Table of Contents
Dataset Papers in Geosciences
Volume 2013, Article ID 548048, 9 pages
http://dx.doi.org/10.7167/2013/548048
Dataset Paper

Global Speleothem Oxygen Isotope Measurements Since the Last Glacial Maximum

1Cooperative Institute for Research in Environmental Sciences, University of Colorado Boulder, Boulder, CO 80309-0216, USA
2NOAA Paleoclimatology Program, National Climatic Data Center, National Oceanic and Atmospheric Administration, 325 Broadway, Code E/CC23, Boulder, CO 80305-3328, USA

Received 25 July 2012; Accepted 19 September 2012

Academic Editors: Q. Cao, A. Foerster, P. Keckhut, J. L. Prado, B. Wuennemann, and D.-P. Yan

Copyright © 2013 A. M. Shah et al. This is an open access article distributed under the Creative Commons Attribution License, which permits unrestricted use, distribution, and reproduction in any medium, provided the original work is properly cited.

Abstract

This synthesis of thirty-six sites (sixty cores with over 27 000 measurements) located around the world facilitates scientific research on the climate of the last 21 000 years ago obtained from oxygen isotope ( or delta-O-18) measurements. Oxygen isotopes in speleothem calcite record the influence of ambient temperature and the isotopic composition of the source water, the latter providing evidence of hydrologic variability and change. Compared to paleoclimate proxies from sedimentary archives, the age uncertainty is unusually small, around +/−100 years for the last 21 000-year interval. Using data contributed to the World Data Center (WDC) for Paleoclimatology, we have created consistently formatted data files for individual sites as well as composite dataset of annual to millennial resolution.
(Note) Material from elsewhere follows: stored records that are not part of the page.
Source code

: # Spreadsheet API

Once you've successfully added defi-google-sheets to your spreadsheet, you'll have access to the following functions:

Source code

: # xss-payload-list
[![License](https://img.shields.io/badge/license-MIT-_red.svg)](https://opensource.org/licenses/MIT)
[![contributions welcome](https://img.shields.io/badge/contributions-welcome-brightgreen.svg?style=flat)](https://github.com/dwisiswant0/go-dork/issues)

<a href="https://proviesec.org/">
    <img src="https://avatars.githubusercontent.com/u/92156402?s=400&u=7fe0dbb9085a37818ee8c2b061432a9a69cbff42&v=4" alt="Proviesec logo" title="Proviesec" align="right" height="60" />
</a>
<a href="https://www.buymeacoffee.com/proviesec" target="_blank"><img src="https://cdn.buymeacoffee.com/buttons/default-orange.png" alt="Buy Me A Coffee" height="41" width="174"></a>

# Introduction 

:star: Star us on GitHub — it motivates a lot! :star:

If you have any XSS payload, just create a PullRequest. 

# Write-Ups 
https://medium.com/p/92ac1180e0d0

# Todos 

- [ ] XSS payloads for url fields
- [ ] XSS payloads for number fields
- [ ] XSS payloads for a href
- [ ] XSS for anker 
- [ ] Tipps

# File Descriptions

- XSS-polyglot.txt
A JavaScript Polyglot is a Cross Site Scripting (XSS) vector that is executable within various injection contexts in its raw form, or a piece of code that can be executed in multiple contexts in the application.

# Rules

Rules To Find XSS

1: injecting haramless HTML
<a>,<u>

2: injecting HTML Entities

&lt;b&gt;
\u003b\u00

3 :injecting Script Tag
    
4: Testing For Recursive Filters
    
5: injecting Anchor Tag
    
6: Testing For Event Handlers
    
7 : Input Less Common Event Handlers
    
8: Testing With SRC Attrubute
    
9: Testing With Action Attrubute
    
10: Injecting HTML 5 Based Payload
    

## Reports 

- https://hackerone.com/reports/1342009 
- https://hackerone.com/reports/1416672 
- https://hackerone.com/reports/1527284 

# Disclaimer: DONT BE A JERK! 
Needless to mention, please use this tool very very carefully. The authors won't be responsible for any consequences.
These individual files also contain the chronology information about the sites. The data are useful in understanding hydrologic variability at local and regional scales, such as the Asian summer monsoon and the Intertropical Convergence Zone (as discussed in the underlying source publications), and should also be useful in understanding large-scale aspects of hydrologic change since the Last Glacial Maximum (LGM).